Given that so many critics felt she shouldn't have been on the team, Wagner was actually under a great deal of pressure, but she handled it just fine. She skated a solid routine in Saturday's short program, landing all her jumps and sending the U.S. to the medal round in the new team competition. She finished fourth with a score of 63.10, just behind Japan's Mao Asada, who fell in her routine.

"It was more about proving to myself that I could get beyond a bad competition," Wagner said. "And that I wasn't a nervous wreck and that I was that strong, hardheaded competitor that I know that I am and that my mother has been dealing with for 22 years. That was good for me.

"This performance was for myself and mentally getting past these past couple weeks. And I wanted to do everything I could to help the team, and I really felt like I delivered on that part."

Wagner said she will leave Sochi to train somewhere else in the coming week for her individual competition but would not say where. "Somewhere in the universe." Meanwhile, the rest of the U.S. team will try to earn her a medal here.

The U.S. is in third place with 34 points and a good chance at the bronze medal heading into Sunday's finals. Russia is first with 47 points, Canada second with 41 and Italy fourth with 31. Gracie Gold, who won the U.S. championship, will skate the women's free program; Meryl Davis and Charlie White will skate the free dance; and Jason Brown skates the men's free. The pairs free program was held Saturday, with Marissa Castelli and Simon Shnapir finishing fourth to give the U.S. seven points.

Olympic spots normally go to the athletes who finish highest at the national trials. But skating holds national championships, not trials, and thus has the leeway to choose skaters based on previous performances, as well. Indeed, Wagner helped the U.S. gain a third berth in the women's competition by finishing high at last year's world championships.

Even so, many were outraged that U.S. figure skating would put her on the team ahead of Nagasu, who finished fourth at the 2010 Olympics. And those outraged fans and columnists let Wagner know about it.

"The first week, it really hurt me because they were attacking my character [more] than my skating abilities," she said. "Then I realized that people who have something mean to say tend to shout the loudest.
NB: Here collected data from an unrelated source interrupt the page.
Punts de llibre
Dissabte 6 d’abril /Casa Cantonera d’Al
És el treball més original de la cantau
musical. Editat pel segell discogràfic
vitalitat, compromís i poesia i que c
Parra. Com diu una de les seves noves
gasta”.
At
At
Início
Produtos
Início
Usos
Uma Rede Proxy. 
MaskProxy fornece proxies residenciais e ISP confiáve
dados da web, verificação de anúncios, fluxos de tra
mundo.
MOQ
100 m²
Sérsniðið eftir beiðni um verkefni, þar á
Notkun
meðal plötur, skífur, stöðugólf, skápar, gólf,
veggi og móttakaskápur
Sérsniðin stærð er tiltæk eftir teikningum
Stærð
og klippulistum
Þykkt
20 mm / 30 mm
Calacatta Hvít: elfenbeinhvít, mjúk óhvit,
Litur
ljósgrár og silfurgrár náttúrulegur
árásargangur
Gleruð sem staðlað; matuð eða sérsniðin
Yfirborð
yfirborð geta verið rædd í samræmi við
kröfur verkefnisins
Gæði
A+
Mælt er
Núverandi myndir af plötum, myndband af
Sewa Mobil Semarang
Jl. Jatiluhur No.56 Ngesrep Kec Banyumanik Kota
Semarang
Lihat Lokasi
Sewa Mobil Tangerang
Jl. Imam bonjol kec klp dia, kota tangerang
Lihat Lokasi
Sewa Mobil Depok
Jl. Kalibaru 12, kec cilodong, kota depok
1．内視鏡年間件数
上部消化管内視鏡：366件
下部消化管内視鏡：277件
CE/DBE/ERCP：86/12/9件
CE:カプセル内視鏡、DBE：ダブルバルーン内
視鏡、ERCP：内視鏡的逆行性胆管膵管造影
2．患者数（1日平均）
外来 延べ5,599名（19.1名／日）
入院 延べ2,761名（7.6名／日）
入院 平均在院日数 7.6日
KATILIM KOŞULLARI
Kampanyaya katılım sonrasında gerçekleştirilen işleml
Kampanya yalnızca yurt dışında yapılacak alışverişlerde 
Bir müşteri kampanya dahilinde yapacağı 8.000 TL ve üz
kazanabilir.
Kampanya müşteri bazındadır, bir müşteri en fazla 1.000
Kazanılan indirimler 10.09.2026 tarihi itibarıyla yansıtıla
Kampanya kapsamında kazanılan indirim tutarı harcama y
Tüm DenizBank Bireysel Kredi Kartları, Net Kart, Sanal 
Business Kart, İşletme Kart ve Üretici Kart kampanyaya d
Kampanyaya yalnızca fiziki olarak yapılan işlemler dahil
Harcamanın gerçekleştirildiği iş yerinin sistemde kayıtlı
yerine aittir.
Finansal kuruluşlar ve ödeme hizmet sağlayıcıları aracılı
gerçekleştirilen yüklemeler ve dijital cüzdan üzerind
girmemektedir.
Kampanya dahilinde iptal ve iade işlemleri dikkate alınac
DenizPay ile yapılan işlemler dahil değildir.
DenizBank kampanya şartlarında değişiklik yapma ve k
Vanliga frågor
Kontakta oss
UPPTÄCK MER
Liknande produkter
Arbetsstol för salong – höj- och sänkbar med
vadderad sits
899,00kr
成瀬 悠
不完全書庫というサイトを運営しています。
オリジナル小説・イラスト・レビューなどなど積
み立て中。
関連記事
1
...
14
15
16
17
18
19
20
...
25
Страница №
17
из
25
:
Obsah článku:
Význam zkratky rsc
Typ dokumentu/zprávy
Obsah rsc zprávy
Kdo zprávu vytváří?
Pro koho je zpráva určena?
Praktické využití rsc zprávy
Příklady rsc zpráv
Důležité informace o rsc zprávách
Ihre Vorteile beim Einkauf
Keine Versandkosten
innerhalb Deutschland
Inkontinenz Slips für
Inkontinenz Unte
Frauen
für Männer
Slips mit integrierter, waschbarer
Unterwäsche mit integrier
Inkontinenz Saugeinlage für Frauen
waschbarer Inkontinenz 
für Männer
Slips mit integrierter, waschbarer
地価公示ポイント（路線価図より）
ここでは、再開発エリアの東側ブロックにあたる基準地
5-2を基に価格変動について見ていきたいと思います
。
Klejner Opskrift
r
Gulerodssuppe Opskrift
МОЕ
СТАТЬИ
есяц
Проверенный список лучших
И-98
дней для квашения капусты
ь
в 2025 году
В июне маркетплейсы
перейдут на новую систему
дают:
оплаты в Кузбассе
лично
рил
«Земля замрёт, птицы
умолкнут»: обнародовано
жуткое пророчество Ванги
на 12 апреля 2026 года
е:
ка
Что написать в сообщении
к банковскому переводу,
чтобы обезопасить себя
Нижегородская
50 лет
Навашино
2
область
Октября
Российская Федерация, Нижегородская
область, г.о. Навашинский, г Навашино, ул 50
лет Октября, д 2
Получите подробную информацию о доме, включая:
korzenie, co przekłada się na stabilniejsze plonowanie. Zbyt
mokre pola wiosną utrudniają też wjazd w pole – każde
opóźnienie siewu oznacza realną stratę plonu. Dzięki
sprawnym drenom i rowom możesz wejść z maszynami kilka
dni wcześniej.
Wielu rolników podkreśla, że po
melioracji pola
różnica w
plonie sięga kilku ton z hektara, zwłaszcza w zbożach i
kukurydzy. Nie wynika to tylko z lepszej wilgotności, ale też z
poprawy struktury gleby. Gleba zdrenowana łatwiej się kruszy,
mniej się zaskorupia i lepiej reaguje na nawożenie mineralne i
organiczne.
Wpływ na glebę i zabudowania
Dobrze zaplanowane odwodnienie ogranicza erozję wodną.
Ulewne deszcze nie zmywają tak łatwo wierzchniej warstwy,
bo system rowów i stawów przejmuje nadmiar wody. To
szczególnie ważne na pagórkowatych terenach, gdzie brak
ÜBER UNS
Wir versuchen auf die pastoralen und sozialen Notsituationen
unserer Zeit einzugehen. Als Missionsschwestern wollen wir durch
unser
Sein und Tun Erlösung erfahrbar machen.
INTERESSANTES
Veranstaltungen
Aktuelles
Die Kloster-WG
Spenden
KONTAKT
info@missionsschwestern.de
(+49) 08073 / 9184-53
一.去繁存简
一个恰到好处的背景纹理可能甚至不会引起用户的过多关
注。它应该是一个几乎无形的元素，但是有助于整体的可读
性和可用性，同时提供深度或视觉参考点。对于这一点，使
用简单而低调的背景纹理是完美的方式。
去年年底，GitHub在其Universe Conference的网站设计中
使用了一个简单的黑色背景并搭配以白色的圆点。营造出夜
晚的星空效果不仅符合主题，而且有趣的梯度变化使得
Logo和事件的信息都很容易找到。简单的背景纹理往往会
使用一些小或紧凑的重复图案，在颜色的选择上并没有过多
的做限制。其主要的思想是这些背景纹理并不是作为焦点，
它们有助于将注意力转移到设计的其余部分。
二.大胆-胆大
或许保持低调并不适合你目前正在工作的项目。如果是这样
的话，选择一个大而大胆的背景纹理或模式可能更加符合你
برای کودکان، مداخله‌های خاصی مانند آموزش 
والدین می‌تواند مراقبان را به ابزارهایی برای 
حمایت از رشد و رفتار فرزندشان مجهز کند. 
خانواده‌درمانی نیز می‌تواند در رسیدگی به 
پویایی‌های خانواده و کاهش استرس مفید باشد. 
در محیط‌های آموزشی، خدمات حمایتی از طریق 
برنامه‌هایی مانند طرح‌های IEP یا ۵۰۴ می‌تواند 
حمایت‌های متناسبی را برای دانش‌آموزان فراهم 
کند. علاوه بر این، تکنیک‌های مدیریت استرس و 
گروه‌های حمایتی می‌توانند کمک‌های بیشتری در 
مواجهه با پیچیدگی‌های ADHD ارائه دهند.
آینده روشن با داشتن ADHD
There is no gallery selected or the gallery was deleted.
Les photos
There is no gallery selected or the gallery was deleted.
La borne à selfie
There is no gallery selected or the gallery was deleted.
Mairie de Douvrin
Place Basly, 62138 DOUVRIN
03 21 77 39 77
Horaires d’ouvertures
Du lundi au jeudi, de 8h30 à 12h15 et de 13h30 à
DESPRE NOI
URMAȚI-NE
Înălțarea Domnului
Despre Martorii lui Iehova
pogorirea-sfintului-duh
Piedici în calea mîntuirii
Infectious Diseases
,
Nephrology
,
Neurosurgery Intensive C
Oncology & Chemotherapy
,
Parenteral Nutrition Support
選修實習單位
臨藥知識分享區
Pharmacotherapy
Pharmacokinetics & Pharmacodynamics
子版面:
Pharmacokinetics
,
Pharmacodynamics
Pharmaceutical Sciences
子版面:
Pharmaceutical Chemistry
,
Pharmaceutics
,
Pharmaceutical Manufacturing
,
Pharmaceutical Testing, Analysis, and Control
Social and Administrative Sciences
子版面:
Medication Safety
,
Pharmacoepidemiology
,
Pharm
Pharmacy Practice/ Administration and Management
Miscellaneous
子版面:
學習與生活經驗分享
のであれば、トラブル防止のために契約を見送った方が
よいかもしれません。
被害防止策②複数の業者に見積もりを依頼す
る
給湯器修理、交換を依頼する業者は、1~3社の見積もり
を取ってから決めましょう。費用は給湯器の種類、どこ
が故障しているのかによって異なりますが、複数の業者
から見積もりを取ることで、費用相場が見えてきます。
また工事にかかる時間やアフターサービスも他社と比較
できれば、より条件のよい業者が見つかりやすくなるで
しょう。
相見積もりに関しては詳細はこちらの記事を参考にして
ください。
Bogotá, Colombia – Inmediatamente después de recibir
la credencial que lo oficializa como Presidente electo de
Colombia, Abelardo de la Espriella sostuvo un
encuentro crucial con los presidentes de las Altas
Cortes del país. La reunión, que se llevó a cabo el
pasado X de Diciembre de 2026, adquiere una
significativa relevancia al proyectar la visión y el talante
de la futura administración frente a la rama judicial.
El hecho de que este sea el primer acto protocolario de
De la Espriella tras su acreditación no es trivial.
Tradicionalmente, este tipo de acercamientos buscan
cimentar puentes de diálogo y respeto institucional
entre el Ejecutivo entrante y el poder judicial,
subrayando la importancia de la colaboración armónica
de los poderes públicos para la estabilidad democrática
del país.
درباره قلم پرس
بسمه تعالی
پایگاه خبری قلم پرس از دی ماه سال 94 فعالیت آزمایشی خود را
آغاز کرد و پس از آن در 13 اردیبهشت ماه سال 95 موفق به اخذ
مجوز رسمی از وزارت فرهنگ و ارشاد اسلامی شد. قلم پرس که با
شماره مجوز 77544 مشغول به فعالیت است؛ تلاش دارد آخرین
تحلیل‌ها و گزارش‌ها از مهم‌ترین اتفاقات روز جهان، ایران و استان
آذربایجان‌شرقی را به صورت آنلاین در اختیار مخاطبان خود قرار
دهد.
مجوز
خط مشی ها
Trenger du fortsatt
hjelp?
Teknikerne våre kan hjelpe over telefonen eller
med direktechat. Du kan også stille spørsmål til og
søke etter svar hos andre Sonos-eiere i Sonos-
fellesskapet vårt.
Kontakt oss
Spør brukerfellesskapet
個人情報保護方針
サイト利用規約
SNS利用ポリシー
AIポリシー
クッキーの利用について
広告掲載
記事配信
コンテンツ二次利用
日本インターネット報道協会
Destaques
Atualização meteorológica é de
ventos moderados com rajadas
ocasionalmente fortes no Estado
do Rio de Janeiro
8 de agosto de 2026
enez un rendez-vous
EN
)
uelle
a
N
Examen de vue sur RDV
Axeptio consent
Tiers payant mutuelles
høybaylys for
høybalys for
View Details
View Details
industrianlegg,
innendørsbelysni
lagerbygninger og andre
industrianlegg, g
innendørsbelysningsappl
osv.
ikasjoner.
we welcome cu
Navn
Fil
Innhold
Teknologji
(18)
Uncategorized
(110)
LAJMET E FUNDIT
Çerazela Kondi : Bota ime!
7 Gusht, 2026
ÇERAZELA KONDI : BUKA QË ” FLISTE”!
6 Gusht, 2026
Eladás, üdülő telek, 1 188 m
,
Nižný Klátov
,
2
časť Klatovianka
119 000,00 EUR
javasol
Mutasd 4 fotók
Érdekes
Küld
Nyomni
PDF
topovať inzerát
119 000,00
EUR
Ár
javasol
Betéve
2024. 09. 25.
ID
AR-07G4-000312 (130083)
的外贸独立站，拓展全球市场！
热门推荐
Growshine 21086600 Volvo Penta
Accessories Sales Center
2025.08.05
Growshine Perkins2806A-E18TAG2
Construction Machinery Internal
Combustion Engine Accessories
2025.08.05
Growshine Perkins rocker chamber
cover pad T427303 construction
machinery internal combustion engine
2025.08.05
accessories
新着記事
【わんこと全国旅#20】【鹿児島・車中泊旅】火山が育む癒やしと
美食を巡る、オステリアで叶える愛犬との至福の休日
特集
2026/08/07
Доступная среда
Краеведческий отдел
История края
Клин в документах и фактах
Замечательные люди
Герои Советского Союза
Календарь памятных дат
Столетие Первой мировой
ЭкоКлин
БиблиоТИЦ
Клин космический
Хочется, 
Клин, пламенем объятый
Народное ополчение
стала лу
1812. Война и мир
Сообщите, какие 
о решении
And I have had an overwhelming amount of support from the skating community and from Mirai herself, which is all that I really needed. Beyond that, I knew that my skating would do the talking and I don't need to say anything."

Wagner said her performance at nationals was horrible but was the best thing because it helped her better prepare for the Olympics.

"It was on my mind, especially with the media frenzy over the last couple of weeks, that I needed to prove to myself and everybody else who doubted my belonging here in the slightest," she said. "I'm here. I'm here to compete. I'm here to be competitive. Get used to it."